**Data shown**

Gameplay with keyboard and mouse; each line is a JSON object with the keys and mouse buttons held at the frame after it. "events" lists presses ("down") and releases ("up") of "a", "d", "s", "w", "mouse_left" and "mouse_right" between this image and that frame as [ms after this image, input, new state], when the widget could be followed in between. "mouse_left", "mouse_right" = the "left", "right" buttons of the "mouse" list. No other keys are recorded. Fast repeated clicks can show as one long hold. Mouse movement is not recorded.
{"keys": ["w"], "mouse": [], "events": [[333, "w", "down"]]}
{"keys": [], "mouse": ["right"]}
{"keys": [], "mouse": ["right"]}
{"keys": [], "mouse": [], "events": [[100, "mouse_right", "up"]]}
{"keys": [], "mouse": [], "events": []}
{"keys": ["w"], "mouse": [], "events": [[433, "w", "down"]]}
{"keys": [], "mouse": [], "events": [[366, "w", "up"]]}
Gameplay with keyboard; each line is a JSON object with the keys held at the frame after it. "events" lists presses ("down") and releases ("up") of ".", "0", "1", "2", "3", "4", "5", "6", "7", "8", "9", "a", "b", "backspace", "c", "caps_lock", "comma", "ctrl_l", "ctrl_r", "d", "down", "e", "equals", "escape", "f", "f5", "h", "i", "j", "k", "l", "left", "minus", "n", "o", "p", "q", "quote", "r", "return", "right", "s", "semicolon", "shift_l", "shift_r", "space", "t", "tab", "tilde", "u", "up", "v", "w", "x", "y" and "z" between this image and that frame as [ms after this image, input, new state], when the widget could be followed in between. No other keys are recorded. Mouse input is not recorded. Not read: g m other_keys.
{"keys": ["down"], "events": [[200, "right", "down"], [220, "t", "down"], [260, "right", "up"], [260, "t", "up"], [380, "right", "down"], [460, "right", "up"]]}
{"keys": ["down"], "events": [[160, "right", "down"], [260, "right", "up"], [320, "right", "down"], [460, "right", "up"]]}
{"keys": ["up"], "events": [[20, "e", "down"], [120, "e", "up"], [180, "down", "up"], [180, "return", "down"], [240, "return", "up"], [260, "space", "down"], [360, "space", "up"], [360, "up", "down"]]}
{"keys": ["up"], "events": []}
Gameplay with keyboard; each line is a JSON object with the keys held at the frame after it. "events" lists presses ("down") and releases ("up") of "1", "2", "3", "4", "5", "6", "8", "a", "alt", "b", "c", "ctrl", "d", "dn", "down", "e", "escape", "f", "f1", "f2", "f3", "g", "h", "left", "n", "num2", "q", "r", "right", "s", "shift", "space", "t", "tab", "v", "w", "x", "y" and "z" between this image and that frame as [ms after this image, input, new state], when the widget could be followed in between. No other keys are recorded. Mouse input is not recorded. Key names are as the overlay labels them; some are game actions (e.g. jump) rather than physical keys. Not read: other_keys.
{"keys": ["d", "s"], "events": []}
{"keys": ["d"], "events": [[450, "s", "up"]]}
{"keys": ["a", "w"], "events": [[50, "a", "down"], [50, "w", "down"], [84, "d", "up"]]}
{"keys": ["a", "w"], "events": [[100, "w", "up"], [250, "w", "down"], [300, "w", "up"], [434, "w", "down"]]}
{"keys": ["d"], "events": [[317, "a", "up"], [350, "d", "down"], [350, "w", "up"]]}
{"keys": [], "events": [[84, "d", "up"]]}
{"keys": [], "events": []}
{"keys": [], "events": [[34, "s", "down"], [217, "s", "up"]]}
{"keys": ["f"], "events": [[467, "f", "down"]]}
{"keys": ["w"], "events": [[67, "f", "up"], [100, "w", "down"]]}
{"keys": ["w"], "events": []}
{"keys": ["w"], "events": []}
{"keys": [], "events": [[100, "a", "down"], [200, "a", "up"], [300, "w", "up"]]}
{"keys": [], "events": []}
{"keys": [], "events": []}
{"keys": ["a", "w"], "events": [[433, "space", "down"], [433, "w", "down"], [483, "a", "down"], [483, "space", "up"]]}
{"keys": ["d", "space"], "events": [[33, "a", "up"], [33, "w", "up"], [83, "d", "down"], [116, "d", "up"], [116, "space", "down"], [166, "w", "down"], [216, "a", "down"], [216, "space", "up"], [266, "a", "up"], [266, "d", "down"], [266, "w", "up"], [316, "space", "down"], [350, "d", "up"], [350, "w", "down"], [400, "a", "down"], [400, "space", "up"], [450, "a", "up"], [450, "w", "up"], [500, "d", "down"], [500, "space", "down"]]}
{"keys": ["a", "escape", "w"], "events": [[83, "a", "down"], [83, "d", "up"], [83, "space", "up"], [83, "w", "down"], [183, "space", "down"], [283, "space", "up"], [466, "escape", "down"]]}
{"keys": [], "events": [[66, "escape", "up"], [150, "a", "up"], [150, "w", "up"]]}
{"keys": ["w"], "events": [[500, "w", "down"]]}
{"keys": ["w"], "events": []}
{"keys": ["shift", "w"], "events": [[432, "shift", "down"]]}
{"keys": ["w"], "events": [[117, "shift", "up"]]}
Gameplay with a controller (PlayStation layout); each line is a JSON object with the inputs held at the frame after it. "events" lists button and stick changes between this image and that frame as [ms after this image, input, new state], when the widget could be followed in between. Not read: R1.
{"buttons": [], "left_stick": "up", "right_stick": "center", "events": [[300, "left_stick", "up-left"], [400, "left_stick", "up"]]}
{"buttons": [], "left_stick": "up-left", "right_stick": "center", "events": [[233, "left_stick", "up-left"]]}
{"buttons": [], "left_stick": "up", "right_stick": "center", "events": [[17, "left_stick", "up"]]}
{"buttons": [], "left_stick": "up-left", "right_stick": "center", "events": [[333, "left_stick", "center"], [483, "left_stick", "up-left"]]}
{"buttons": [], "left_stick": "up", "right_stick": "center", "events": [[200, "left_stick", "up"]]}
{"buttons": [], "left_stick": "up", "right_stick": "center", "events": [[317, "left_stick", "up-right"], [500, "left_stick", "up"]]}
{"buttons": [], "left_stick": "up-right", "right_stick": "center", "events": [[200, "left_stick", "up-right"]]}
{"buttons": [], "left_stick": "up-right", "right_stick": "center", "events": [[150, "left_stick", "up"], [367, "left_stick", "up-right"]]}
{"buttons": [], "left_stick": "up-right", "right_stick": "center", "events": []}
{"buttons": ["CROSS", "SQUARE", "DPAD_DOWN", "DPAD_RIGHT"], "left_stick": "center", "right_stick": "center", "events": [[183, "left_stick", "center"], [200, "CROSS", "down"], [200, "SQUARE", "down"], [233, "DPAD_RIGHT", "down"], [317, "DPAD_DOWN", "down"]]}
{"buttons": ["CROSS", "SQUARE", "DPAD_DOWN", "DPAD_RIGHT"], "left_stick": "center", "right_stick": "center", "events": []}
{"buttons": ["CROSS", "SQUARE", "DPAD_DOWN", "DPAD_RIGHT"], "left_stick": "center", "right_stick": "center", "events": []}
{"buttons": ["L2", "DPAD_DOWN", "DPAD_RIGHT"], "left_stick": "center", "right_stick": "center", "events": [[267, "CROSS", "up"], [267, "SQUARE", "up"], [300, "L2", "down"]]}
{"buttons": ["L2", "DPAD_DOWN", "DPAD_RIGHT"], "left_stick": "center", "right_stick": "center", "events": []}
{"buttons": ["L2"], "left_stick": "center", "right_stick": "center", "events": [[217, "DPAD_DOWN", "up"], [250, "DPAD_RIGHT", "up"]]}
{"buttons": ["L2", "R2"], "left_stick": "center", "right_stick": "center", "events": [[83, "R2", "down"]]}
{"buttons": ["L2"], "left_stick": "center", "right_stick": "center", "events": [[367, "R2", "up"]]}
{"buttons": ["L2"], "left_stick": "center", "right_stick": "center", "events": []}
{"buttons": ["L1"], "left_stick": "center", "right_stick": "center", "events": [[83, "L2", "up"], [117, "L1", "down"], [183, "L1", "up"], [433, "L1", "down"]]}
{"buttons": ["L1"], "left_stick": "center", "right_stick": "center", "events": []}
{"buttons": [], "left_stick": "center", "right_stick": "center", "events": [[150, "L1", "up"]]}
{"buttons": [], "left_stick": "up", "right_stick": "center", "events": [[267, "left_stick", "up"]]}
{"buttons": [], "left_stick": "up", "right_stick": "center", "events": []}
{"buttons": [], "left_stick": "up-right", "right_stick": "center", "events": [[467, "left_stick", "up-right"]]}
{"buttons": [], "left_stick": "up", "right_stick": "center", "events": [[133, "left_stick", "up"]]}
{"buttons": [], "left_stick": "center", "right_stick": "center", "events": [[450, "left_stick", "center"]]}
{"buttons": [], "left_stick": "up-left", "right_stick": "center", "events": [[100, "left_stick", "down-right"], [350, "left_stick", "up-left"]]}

**Exercise directions**
How many lines of the records contain "return"? Answer with the number only.

**Output for this task**
2